─── SECCIÓN DE TEXTO

El secretario de Estado de Estados Unidos, Marco Rubio, ha sostenido conversaciones al margen de los canales oficiales con Raúl Guillermo Rodríguez Castro, nieto del expresidente Raúl Castro, con el objetivo de explorar escenarios sobre el futuro de la isla. Según un reporte del medio Axios, la administración de Donald Trump busca interactuar con una generación más joven del régimen de La Habana, considerada de mentalidad empresarial y estrechamente vinculada al poder económico y militar.
El medio estadounidense reveló que estos contactos, calificados por fuentes oficiales como \»discusiones\» más que como negociaciones formales, se fundamentan en la premisa de que Raúl Castro sigue siendo la figura de mayor poder de decisión en el país, a pesar de no ocupar cargos institucionales. Rubio y su equipo identifican a Rodríguez Castro, conocido como \»El Cangrejo\», como un actor influyente y cercano al conglomerado empresarial GAESA. Las conversaciones han sido descritas como amistosas y estratégicas, orientadas a evaluar una posible apertura por parte de un sector más joven del gobierno cubano.
El presidente Donald Trump confirmó públicamente los diálogos, asegurando que su administración busca un acuerdo debido a la grave crisis humanitaria que atraviesa la nación caribeña. \»Estamos hablando con Cuba ahora mismo. Tengo al secretario Rubio hablando con Cuba\», afirmó el mandatario, reiterando que la isla es actualmente \»una nación fallida\». La postura de Washington se mantiene firme en que la dictadura cubana debe desaparecer, aunque el método exacto para lograr este cambio aún está en evaluación por parte del ejecutivo norteamericano.

──────
─── MATERIAL PROPORCIONADO

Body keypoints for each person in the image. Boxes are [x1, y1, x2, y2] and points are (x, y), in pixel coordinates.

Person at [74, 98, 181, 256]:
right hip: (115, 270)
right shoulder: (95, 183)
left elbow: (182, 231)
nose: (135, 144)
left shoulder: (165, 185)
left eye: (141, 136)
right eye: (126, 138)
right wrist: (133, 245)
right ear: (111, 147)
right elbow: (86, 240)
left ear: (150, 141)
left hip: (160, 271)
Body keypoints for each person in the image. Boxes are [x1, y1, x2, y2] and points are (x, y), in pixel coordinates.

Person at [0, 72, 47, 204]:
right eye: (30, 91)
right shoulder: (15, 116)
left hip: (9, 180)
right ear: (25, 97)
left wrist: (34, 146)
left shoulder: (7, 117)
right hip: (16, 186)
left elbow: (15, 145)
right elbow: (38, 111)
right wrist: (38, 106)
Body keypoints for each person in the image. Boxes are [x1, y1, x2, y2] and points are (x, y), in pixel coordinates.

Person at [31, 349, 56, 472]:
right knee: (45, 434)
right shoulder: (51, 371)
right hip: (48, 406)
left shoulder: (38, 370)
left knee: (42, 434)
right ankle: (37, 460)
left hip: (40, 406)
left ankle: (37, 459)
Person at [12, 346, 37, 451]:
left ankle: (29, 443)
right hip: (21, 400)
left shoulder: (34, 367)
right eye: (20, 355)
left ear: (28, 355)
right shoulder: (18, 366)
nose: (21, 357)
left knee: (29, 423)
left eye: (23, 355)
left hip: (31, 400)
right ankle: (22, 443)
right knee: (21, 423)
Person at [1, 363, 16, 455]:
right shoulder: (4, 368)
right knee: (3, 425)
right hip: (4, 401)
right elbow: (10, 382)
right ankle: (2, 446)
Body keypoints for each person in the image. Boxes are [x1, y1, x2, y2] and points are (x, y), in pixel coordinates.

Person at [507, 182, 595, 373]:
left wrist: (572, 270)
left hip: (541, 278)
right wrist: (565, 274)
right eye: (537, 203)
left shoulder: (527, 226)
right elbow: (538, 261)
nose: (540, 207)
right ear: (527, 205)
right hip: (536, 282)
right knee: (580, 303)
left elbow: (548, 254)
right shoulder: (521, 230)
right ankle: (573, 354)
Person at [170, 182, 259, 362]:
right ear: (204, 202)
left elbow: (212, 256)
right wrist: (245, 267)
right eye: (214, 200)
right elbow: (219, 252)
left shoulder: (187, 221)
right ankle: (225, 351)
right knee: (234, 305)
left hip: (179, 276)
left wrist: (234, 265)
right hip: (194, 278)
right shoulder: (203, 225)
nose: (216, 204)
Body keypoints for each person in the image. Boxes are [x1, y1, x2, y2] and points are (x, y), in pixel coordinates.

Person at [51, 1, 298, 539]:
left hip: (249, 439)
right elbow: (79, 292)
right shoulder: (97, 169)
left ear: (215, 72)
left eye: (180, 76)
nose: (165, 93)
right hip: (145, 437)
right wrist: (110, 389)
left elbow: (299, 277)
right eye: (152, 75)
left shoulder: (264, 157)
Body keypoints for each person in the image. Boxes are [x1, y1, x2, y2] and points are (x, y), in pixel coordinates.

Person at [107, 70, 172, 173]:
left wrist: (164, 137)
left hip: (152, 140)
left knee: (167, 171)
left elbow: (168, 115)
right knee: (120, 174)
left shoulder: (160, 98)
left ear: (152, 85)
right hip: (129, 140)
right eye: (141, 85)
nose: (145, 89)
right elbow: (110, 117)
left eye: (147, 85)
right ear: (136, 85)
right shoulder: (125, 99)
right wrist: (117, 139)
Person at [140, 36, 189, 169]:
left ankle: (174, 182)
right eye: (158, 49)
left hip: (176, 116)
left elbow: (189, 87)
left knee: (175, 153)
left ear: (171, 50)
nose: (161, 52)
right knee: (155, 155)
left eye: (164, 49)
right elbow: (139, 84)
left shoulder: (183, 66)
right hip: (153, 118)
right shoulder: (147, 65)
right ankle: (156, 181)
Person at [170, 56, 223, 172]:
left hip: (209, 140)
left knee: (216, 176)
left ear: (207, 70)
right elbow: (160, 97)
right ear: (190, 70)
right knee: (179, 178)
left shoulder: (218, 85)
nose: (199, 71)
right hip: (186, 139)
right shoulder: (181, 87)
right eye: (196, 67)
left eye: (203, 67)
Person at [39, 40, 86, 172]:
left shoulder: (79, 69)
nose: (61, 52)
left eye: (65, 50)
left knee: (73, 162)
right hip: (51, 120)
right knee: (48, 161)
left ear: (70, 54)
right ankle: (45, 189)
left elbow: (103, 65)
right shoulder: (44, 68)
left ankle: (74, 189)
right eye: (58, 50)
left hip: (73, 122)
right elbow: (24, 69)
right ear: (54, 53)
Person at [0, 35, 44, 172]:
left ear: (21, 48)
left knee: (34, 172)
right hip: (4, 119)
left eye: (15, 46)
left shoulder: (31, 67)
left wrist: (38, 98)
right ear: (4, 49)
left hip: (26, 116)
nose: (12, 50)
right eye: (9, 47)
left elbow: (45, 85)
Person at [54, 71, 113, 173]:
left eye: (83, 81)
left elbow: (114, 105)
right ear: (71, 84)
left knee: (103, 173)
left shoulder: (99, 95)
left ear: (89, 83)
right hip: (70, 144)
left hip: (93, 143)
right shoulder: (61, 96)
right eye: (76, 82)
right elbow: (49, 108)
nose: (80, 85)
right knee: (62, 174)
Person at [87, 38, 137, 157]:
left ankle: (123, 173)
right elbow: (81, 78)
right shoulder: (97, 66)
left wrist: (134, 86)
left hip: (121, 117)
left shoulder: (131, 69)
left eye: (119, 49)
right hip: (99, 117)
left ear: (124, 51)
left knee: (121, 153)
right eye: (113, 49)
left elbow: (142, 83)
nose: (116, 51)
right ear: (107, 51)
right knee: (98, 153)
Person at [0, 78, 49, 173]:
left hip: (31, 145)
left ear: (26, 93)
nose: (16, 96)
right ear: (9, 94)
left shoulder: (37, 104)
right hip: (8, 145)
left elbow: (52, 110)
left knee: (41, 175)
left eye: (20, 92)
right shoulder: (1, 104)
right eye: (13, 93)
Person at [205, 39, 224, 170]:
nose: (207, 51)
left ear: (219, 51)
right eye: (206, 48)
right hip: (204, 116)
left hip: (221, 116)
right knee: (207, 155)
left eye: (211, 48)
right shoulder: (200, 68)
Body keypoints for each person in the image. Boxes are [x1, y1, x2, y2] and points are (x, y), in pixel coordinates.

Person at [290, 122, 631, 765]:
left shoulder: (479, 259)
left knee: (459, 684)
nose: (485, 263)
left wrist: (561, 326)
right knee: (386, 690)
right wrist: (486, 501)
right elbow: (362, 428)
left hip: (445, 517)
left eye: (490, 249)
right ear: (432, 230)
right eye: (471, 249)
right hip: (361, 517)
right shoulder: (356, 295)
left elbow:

──────

§ **PREGUNTAS DE ESTUDIO**:
(a) Reescribe el fragmento del texto sobre Cuba que va de "El secretario de" a "económico y militar.", ambos incluidos, y cambia "mentalidad empresarial" por "perfil empresarial".
(b) Escribe una continuación del texto sobre Cuba a partir de su última oración.
Las líneas provienen de otra fuente.

§ **RESPUESTAS POR PUNTO**:
(a)
El secretario de Estado de Estados Unidos, Marco Rubio, ha sostenido conversaciones al margen de los canales oficiales con Raúl Guillermo Rodríguez Castro, nieto del expresidente Raúl Castro, con el objetivo de explorar escenarios sobre el futuro de la isla. Según un reporte del medio Axios, la administración de Donald Trump busca interactuar con una generación más joven del régimen de La Habana, considerada de perfil empresarial y estrechamente vinculada al poder económico y militar.

(b)
Contexto de crisis y aislamiento del régimen
Estos acercamientos extradiplomáticos ocurren en un escenario de profundo deterioro estructural en la isla. La economía cubana atraviesa una inflación galopante, un colapso generalizado de los servicios públicos y un desabastecimiento crónico que ha provocado el mayor éxodo migratorio de las últimas décadas. Las autoridades de la isla se encuentran acorraladas por el impacto del embargo comercial, la escasez crítica de combustible y la ausencia de liquidez. En este contexto, el contacto con figuras ligadas a GAESA refleja el interés de Washington por presionar al núcleo económico-militar que sostiene al régimen de La Habana.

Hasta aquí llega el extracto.